Fine-tuning LLMs on Palmetto#

Instructor#

  • Instructor: Carl Ehrett

  • Office: 2105 Barre Hall, Clemson University

  • Email: cehrett AT clemson DOT edu

Workshop Description#

This workshop series introduces essential concepts related to the fine-tuning of large language models (LLMs), and teaches how to fine-tune an LLM using PyTorch on Palmetto. Topics include: when fine-tuning is appropriate (and when it is not the right solution), parameter-efficient fine-tuning methods vs. full fine-tuning, and what kind and quantity of data is required for fine-tuning. Participants will learn how to efficiently use Palmetto resources to fine-tune (pre-trained) LLMs.

Prerequisites#

Accessing Workshop Files#

You can download the notebooks and their contents as follows. In the terminal, create or navigate to an empty folder. Run the following command: wget https://raw.githubusercontent.com/clemsonciti/rcde_workshops/master/llms_finetune/download.sh This copies to your drivespace a script download.sh that, when run, will copy the full workshop files to your drivespace. So now that you have that script, run the command: bash download.sh. You should now have a folder, llms_finetune, which contains the workshop files.

Environment#

To run the code in this workshop, you will need a python environment with the appropriate libraries installed. You can create such an environment as follows.
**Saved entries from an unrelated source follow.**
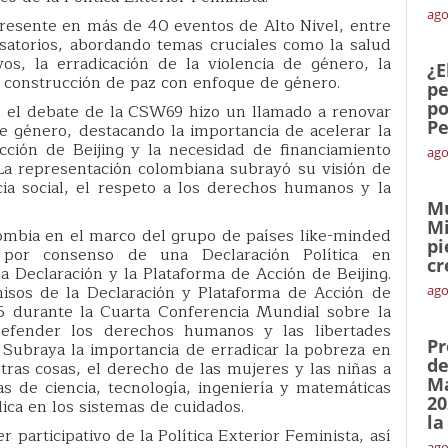
ago
resente en más de 40 eventos de Alto Nivel, entre
rsatorios, abordando temas cruciales como la salud
os, la erradicación de la violencia de género, la
¿E
la construcción de paz con enfoque de género.
pe
po
n el debate de la CSW69 hizo un llamado a renovar
Pe
e género, destacando la importancia de acelerar la
ción de Beijing y la necesidad de financiamiento
ago
 La representación colombiana subrayó su visión de
cia social, el respeto a los derechos humanos y la
Mu
Mi
ombia en el marco del grupo de países like-minded
pi
 por consenso de una Declaración Política en
cr
 Declaración y la Plataforma de Acción de Beijing.
isos de la Declaración y Plataforma de Acción de
ago
95 durante la Cuarta Conferencia Mundial sobre la
efender los derechos humanos y las libertades
Pr
 Subraya la importancia de erradicar la pobreza en
de
tras cosas, el derecho de las mujeres y las niñas a
Ma
s de ciencia, tecnología, ingeniería y matemáticas
20
ica en los sistemas de cuidados.
la
r participativo de la Política Exterior Feminista, así
ago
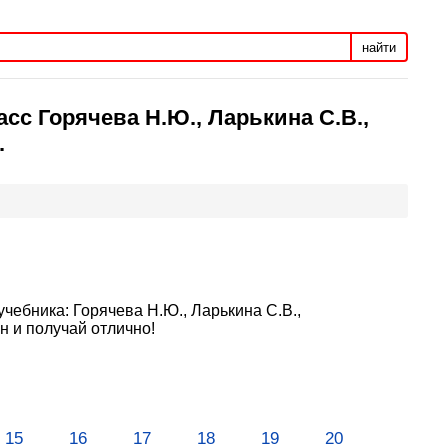
найти
сс Горячева Н.Ю., Ларькина С.В.,
.
учебника: Горячева Н.Ю., Ларькина С.В.,
 и получай отлично!
15
16
17
18
19
20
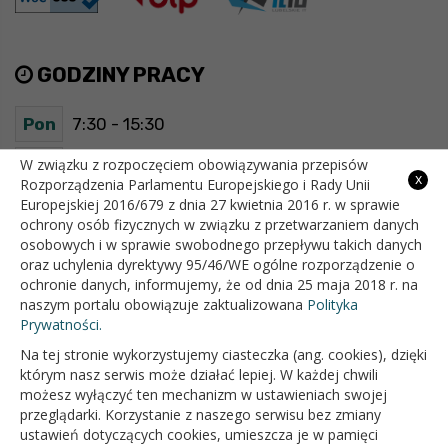
GODZINY PRACY
Pon
7:30 - 15:30
Wt
7:30 - 15:30
W związku z rozpoczęciem obowiązywania przepisów
x
Rozporządzenia Parlamentu Europejskiego i Rady Unii
Europejskiej 2016/679 z dnia 27 kwietnia 2016 r. w sprawie
Śr
7:30 - 15:30
ochrony osób fizycznych w związku z przetwarzaniem danych
osobowych i w sprawie swobodnego przepływu takich danych
Czw
7:30 - 15:30
oraz uchylenia dyrektywy 95/46/WE ogólne rozporządzenie o
ochronie danych, informujemy, że od dnia 25 maja 2018 r. na
Pt
7:30 - 15:30
naszym portalu obowiązuje zaktualizowana
Polityka
Prywatności.
Na tej stronie wykorzystujemy ciasteczka (ang. cookies), dzięki
OFICJALNY SERWIS INTERNETOWY GMINY BIAŁOPOLE
którym nasz serwis może działać lepiej. W każdej chwili
możesz wyłączyć ten mechanizm w ustawieniach swojej
przeglądarki. Korzystanie z naszego serwisu bez zmiany
ustawień dotyczących cookies, umieszcza je w pamięci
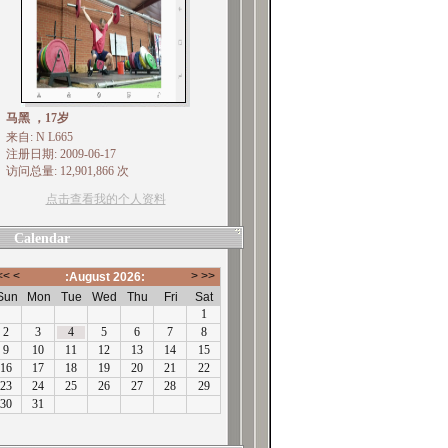
马黑 ，17岁
来自: N L665
注册日期: 2009-06-17
访问总量: 12,901,866 次
点击查看我的个人资料
Calendar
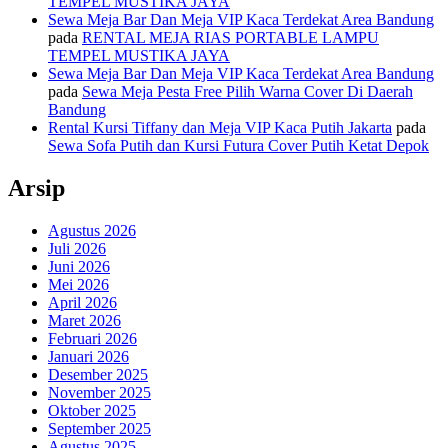
TEMPEL MUSTIKA JAYA
Sewa Meja Bar Dan Meja VIP Kaca Terdekat Area Bandung
pada
RENTAL MEJA RIAS PORTABLE LAMPU
TEMPEL MUSTIKA JAYA
Sewa Meja Bar Dan Meja VIP Kaca Terdekat Area Bandung
pada
Sewa Meja Pesta Free Pilih Warna Cover Di Daerah
Bandung
Rental Kursi Tiffany dan Meja VIP Kaca Putih Jakarta
pada
Sewa Sofa Putih dan Kursi Futura Cover Putih Ketat Depok
Arsip
Agustus 2026
Juli 2026
Juni 2026
Mei 2026
April 2026
Maret 2026
Februari 2026
Januari 2026
Desember 2025
November 2025
Oktober 2025
September 2025
Agustus 2025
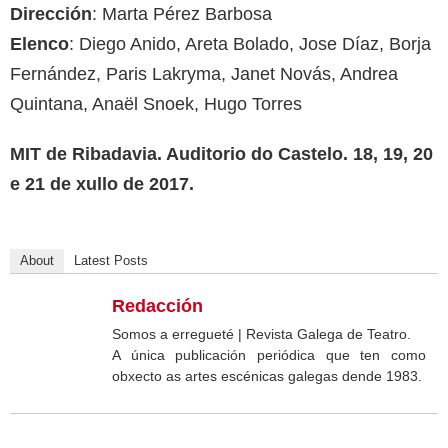
Dirección
: Marta Pérez Barbosa
Elenco
: Diego Anido, Areta Bolado, Jose Díaz, Borja
Fernández, Paris Lakryma, Janet Novás, Andrea
Quintana, Anaël Snoek, Hugo Torres
MIT de Ribadavia. Auditorio do Castelo. 18, 19, 20
e 21 de xullo de 2017.
About
Latest Posts
Redacción
Somos a erregueté | Revista Galega de Teatro.
A única publicación periódica que ten como
obxecto as artes escénicas galegas dende 1983.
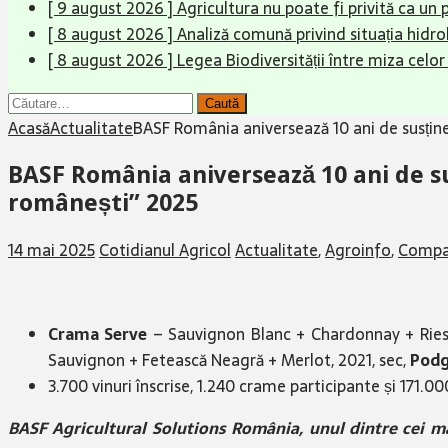
[ 9 august 2026 ]
Agricultura nu poate fi privită ca un 
[ 8 august 2026 ]
Analiză comună privind situația hidrol
[ 8 august 2026 ]
Legea Biodiversității între miza celo
Caută
după:
Acasă
Actualitate
BASF România aniversează 10 ani de susținer
BASF România aniversează 10 ani de sus
românești” 2025
14 mai 2025
Cotidianul Agricol
Actualitate
,
Agroinfo
,
Compa
Crama Serve
– Sauvignon Blanc + Chardonnay + Riesl
Sauvignon + Fetească Neagră + Merlot, 2021, sec,
Podg
3.700 vinuri înscrise, 1.240 crame participante și 171.0
BASF Agricultural Solutions România, unul dintre cei mai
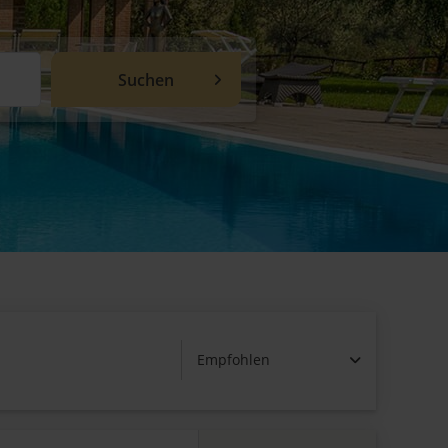
Empfohlen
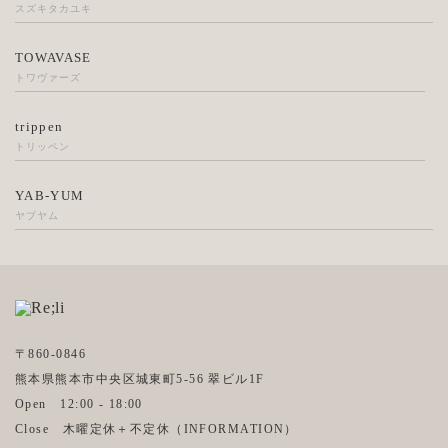
スズキタカユキ
TOWAVASE
トワヴァーズ
trippen
トリッペン
YAB-YUM
ヤブヤム
〒860-0846
熊本県熊本市中央区城東町5-56 翠ビル1F
Open 12:00 - 18:00
Close 木曜定休＋不定休（
INFORMATION
）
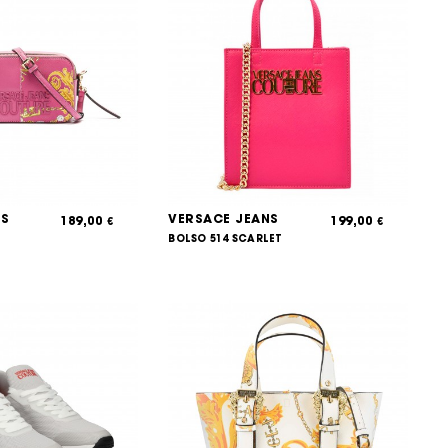
NS
VERSACE JEANS
189,00
199,00
€
€
BOLSO 514 SCARLET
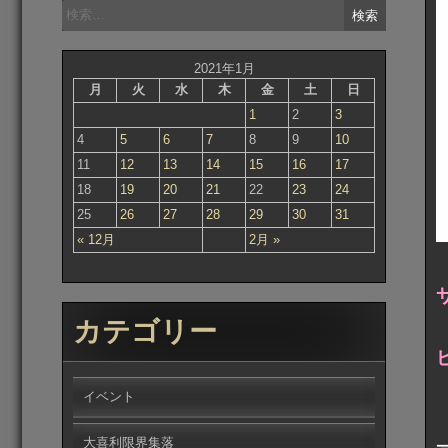
検
索:
2021年1月
月
火
水
木
金
土
日
1
2
3
4
5
6
7
8
9
10
11
12
13
14
15
16
17
18
19
20
21
22
23
24
25
26
27
28
29
30
31
« 12月
2月 »
カテゴリー
イベント
大喜利限界集落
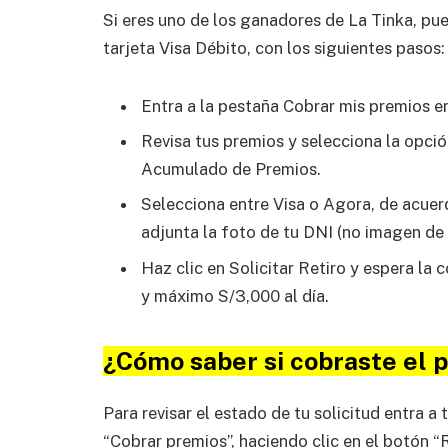
Si eres uno de los ganadores de La Tinka, pue
tarjeta Visa Débito, con los siguientes pasos:
Entra a la pestaña Cobrar mis premios e
Revisa tus premios y selecciona la opción
Acumulado de Premios.
Selecciona entre Visa o Agora, de acuerd
adjunta la foto de tu DNI (no imagen de 
Haz clic en Solicitar Retiro y espera la
y máximo S/3,000 al día.
¿Cómo saber si cobraste el 
Para revisar el estado de tu solicitud entra a 
“Cobrar premios”, haciendo clic en el botón “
Navigate to the directory where the workshop contents are stored. Submit the script create_env.sh as a job, by running the command sbatch create_env.sh. This will create a conda environment named LLMsFT. (This will take a while; up to 60 minutes.) You can then use that environment as the Jupyter kernel to run the notebooks in this environment.

Alternatively, if you’d rather run the script interactively: in the terminal (and not in JupyterLab), get an interactive session using salloc --mem=12GB --time=01:30:00. In the directory where the workshop contents are stored, run bash create_env.sh.

Other setup needed#

In order to use the code in the Workshop notebooks, you will need a Hugging Face account. You can create one here. After doing so, please get an Access Token for your Hugging Face account (here). You should then connect your LLMsFT python env to your Hugging Face account by activating that python env in a terminal on the cluster, and running huggingface-cli login (i.e., in a terminal on the cluster, first run module load miniforge3 then source activate LLMsFT and finally huggingface-cli login). You will be prompted to supply your access token. It is recommended that you also add the line export HF_HOME=/scratch/[YOUR PALMETTO USERNAME]/hf_cache/ to your ~/.bashrc file, so that pre-trained LLMs will be downloaded to your scratch drive.

The code in notebook 05, on logging, requires you to have a (free) Weights and Biases account.